Almost all sources propose to use atomicExch
for that:
atomicExch(&lock, 0);
One user proposed an alternative (Implementing a critical section in CUDA) that also make sense, but it doesn't work for him (so probably it leads to Undefined Behavior in CUDA):
lock = 0;
It seems that for general spin lock on CPU it is valid to do that: https://stackoverflow.com/a/7007893/8044236. Why we can't use it in CUDA?
Do we have to use memory fence and volatile
specifier for memory accesses in step 2?
CUDA docs about atomics (https://docs.nvidia.com/cuda/cuda-c-programming-guide/index.html#atomic-functions) say that they don't guarantee ordering constraints:
Atomic functions do not act as memory fences and do not imply synchronization or ordering constraints for memory operations
Does it mean that we have to use a memory fence at the end of the critical section (2) to ensure that change inside a critical section (2) made visible to other threads before unlocking (3)?
Do CUDA guarantee that other threads will ever see the changes made by a thread with atomic operations in steps (1) and (3)?

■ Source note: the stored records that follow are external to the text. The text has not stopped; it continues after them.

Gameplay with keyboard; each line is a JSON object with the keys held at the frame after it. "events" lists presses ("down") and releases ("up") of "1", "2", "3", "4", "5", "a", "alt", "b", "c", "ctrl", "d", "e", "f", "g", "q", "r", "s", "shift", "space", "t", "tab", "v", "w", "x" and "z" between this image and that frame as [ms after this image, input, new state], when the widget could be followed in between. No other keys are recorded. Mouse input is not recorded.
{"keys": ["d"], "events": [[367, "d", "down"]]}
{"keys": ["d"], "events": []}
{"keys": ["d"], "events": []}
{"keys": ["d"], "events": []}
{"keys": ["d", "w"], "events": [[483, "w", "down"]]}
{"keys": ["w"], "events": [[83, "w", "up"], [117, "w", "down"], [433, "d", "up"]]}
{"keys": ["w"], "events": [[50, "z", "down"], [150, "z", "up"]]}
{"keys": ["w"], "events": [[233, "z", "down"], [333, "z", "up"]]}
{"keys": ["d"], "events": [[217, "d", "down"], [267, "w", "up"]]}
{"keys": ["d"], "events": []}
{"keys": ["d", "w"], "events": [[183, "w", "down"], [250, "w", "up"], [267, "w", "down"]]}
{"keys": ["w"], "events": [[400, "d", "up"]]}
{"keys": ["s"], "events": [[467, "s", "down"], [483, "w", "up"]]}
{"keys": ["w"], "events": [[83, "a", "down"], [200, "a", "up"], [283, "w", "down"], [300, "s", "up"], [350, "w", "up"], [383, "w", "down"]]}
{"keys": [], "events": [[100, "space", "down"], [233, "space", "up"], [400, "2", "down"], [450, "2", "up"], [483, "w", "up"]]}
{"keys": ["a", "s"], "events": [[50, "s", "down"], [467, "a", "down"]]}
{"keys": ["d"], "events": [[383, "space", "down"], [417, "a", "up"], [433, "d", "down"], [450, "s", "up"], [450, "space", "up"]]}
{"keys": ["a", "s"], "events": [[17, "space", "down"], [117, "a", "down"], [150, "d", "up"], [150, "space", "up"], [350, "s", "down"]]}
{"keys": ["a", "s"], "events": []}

This is not true for memory fences (https://docs.nvidia.com/cuda/cuda-c-programming-guide/index.html#memory-fence-functions):
Memory fence functions only affect the ordering of memory operations by a thread; they do not ensure that these memory operations are visible to other threads (like __syncthreads() does for threads within a block (see Synchronization Functions)).
So probably it is also not true for atomic operations? If yes, all spinlock implementations in CUDA rely on UB.
How we can implement reliable spinlock in the presence of warps?
Now, provided that we have answers to all the questions above, let's remove the assumption that we don't have warp divergence. Is it possible to implement spinlock in such a case?
The main issue (deadlock) is represented at slide 30 of https://wlandau.github.io/gpu/lectures/cudac-atomics/cudac-atomics.pdf:
Is the only option to replace while
loop by if
in step (1) and enclose all 3 steps in single while
loop as proposed, for example, in Thread/warp local lock in cuda or CUDA, mutex and atomicCAS()?